AIM OF THE EXERCISE:
Where the line with "11: (909, 235, 7.66)" appears below, start writing out lines exactly, and finish with the line with "31: (915, 417, 7.07)", which is included; write out nothing else.
(Beginning of RECORDS FOR THIS EXERCISE)
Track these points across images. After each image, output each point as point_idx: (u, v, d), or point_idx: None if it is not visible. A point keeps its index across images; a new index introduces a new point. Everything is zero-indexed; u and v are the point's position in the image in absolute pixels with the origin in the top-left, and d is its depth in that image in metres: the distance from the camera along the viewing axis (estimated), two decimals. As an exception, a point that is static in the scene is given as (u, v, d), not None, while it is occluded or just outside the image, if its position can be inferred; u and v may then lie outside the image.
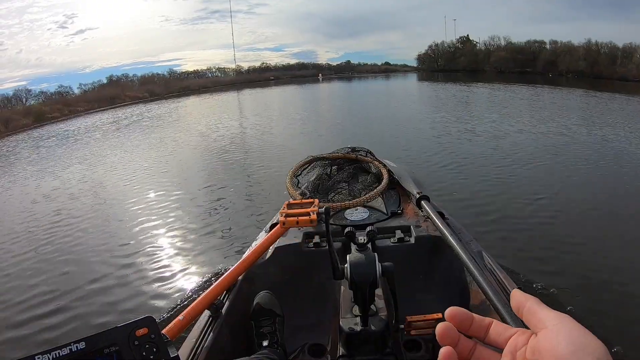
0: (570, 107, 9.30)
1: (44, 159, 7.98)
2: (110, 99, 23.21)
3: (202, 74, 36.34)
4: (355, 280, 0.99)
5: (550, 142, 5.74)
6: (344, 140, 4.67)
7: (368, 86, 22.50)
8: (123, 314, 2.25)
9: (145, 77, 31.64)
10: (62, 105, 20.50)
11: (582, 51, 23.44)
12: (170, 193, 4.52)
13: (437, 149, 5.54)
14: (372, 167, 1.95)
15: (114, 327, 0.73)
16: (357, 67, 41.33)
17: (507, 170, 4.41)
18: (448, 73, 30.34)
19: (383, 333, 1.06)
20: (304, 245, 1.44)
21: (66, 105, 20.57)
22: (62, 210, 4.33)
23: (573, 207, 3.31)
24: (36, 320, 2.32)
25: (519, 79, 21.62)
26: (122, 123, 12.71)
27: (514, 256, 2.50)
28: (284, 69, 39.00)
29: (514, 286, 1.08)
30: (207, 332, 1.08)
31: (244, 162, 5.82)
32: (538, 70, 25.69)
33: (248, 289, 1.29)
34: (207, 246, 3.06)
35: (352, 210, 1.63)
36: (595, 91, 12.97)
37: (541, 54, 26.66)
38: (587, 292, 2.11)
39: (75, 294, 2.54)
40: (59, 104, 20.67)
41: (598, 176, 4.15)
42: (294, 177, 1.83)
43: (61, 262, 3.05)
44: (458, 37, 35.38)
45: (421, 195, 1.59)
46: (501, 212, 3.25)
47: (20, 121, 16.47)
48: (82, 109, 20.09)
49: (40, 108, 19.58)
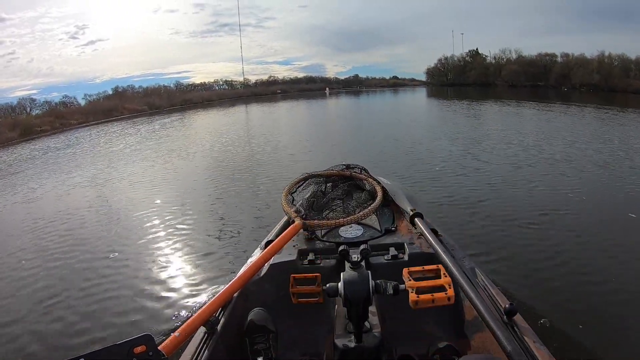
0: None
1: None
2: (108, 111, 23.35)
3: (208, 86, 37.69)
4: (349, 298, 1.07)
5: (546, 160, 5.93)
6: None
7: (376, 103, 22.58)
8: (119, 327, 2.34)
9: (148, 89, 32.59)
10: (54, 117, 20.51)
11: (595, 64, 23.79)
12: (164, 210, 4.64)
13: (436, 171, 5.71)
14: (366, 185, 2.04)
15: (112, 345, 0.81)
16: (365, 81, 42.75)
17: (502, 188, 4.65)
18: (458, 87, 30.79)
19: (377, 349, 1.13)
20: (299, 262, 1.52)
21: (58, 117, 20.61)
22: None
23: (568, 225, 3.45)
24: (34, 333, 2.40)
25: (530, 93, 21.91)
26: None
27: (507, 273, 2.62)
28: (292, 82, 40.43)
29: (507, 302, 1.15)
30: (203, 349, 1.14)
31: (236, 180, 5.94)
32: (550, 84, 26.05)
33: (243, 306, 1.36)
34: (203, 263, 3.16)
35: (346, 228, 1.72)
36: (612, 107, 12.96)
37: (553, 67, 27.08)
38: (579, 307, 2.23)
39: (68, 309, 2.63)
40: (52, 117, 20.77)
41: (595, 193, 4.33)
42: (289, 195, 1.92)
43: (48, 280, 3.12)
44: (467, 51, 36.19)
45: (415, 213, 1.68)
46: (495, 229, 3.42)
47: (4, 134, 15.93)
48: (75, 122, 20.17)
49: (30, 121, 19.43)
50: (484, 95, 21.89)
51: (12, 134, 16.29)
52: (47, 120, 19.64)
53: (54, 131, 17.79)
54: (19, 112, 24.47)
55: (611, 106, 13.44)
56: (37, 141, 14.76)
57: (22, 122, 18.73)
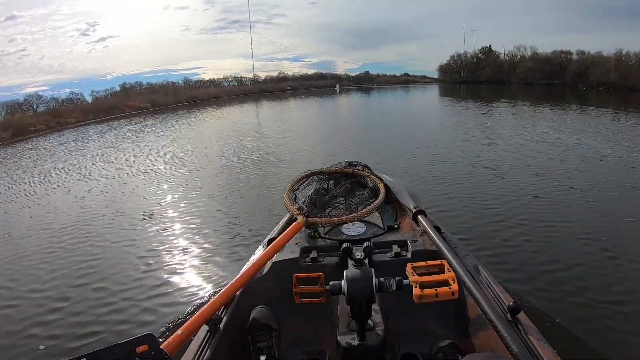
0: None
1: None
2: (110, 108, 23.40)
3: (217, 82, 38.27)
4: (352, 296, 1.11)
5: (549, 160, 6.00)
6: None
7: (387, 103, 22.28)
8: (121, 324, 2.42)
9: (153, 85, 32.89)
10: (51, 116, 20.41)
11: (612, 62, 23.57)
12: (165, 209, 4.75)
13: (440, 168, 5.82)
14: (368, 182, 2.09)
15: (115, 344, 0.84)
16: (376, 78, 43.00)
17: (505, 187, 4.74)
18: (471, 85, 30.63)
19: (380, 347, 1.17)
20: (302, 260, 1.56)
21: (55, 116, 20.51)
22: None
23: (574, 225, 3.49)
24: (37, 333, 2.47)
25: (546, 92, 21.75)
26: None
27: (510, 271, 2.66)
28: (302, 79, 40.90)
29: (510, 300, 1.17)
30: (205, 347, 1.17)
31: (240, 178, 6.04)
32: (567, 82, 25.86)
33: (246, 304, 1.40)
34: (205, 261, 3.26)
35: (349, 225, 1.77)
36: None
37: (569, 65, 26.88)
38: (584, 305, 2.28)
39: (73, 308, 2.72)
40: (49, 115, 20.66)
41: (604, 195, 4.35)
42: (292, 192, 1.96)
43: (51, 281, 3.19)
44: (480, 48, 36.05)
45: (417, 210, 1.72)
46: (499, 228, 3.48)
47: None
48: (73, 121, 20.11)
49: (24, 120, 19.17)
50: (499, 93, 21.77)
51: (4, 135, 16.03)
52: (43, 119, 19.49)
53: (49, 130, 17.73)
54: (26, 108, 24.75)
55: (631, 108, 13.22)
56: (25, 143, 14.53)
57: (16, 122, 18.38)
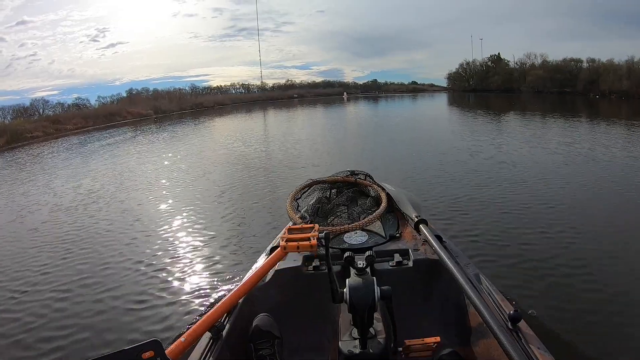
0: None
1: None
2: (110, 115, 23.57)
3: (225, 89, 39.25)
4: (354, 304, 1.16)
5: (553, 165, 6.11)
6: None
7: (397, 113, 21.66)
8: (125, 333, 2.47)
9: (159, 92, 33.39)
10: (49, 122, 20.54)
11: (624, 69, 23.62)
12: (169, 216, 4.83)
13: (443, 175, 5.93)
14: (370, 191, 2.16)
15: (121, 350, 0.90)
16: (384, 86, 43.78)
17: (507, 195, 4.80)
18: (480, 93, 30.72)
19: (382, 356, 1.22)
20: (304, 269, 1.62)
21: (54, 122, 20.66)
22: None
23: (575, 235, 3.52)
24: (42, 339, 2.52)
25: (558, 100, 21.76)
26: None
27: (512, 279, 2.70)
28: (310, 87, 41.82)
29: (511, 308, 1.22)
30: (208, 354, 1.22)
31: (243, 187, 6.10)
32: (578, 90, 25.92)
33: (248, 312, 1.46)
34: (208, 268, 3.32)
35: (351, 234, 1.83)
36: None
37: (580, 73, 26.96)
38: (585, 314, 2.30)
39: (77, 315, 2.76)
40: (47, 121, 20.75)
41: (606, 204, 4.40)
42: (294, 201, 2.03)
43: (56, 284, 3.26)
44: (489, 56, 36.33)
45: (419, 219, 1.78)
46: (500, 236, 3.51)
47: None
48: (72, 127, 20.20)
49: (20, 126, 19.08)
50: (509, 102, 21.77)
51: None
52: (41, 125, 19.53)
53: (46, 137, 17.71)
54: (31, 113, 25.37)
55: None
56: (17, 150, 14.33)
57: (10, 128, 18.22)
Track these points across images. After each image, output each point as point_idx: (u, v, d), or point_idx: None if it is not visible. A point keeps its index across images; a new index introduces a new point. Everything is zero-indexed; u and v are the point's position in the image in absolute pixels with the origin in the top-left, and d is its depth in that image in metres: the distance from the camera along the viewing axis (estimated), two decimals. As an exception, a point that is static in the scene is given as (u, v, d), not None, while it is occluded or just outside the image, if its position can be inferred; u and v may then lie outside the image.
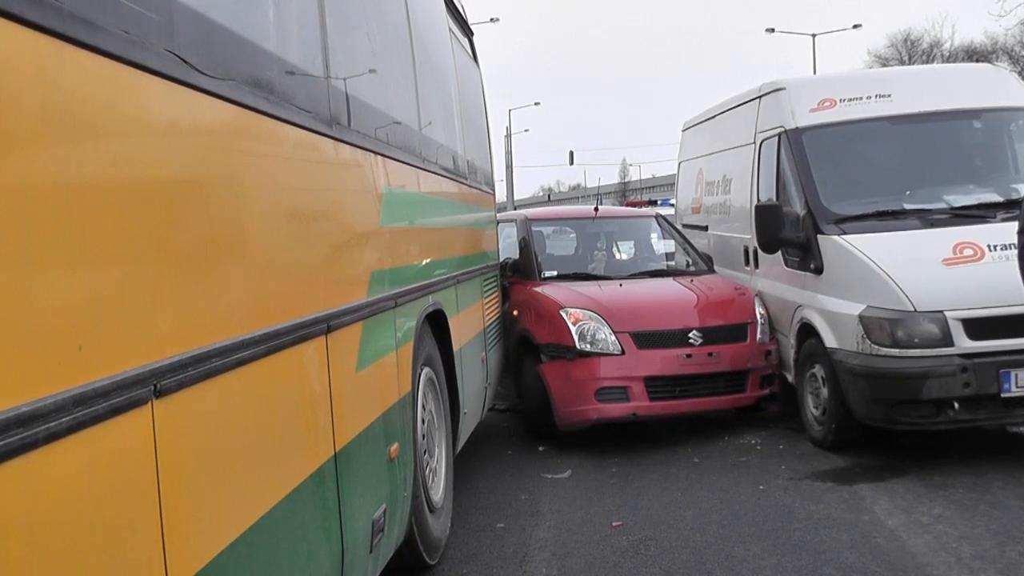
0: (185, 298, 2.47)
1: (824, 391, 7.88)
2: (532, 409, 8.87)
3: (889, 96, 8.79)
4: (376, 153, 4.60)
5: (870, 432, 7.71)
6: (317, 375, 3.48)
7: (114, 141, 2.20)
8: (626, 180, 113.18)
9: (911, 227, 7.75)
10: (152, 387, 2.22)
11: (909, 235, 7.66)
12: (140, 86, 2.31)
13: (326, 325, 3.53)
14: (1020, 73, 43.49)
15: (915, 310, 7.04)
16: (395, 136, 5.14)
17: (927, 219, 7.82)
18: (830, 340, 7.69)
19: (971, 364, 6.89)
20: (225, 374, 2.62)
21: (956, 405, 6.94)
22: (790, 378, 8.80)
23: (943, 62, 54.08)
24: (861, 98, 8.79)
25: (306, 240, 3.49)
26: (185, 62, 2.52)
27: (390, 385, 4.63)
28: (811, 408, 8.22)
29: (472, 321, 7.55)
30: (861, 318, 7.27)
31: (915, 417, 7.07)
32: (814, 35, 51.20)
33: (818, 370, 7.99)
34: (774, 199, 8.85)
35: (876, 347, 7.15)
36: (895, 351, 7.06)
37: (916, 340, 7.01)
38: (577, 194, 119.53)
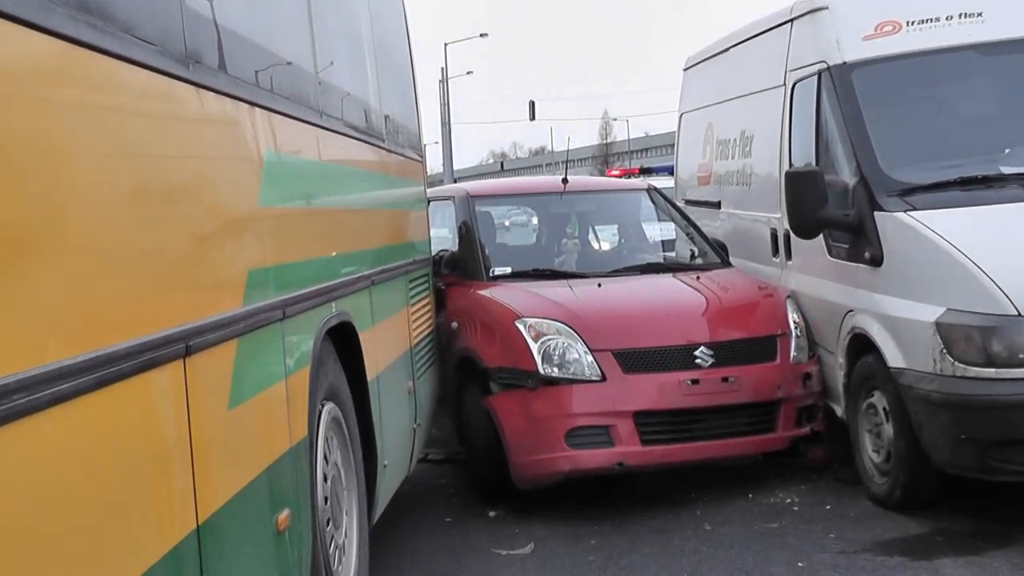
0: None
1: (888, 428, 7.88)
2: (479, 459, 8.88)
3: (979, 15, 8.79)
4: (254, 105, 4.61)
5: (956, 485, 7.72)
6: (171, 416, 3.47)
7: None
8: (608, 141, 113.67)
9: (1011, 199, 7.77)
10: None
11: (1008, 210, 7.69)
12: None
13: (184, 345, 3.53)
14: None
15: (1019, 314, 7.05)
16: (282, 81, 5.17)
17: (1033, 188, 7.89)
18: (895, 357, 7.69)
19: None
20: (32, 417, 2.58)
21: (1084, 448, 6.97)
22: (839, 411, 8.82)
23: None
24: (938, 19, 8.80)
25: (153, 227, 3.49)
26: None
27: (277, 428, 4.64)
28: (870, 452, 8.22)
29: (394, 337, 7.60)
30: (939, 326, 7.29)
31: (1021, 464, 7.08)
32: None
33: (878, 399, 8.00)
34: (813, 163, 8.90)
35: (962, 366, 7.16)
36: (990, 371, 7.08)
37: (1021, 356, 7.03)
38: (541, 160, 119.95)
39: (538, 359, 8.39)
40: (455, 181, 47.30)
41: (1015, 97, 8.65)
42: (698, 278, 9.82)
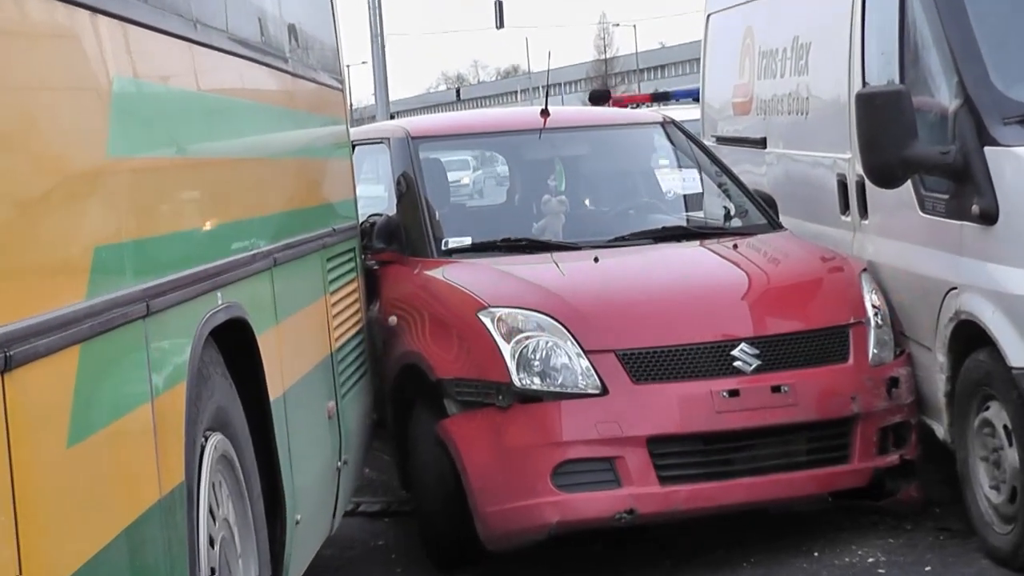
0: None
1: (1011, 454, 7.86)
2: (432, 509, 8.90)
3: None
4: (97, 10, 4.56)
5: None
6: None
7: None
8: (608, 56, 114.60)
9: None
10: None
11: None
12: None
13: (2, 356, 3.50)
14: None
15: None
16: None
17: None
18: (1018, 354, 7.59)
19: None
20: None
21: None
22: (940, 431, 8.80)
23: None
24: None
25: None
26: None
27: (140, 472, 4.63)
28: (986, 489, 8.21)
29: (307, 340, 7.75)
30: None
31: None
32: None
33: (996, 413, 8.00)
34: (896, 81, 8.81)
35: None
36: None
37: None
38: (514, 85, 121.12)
(End of RECORDS FOR THIS EXERCISE)
COMPLETED TASK:
11: (909, 235, 7.66)
12: (140, 86, 2.31)
13: (326, 325, 3.53)
14: (1020, 73, 43.49)
15: (915, 310, 7.04)
16: (395, 136, 5.14)
17: (927, 219, 7.82)
18: (830, 340, 7.69)
19: (971, 364, 6.89)
20: (225, 374, 2.62)
21: (956, 405, 6.94)
22: (790, 378, 8.80)
23: (943, 62, 54.08)
24: (861, 98, 8.79)
25: (306, 240, 3.49)
26: (185, 62, 2.52)
27: (390, 385, 4.63)
28: (811, 408, 8.22)
29: (472, 321, 7.55)
30: (861, 318, 7.27)
31: (915, 417, 7.07)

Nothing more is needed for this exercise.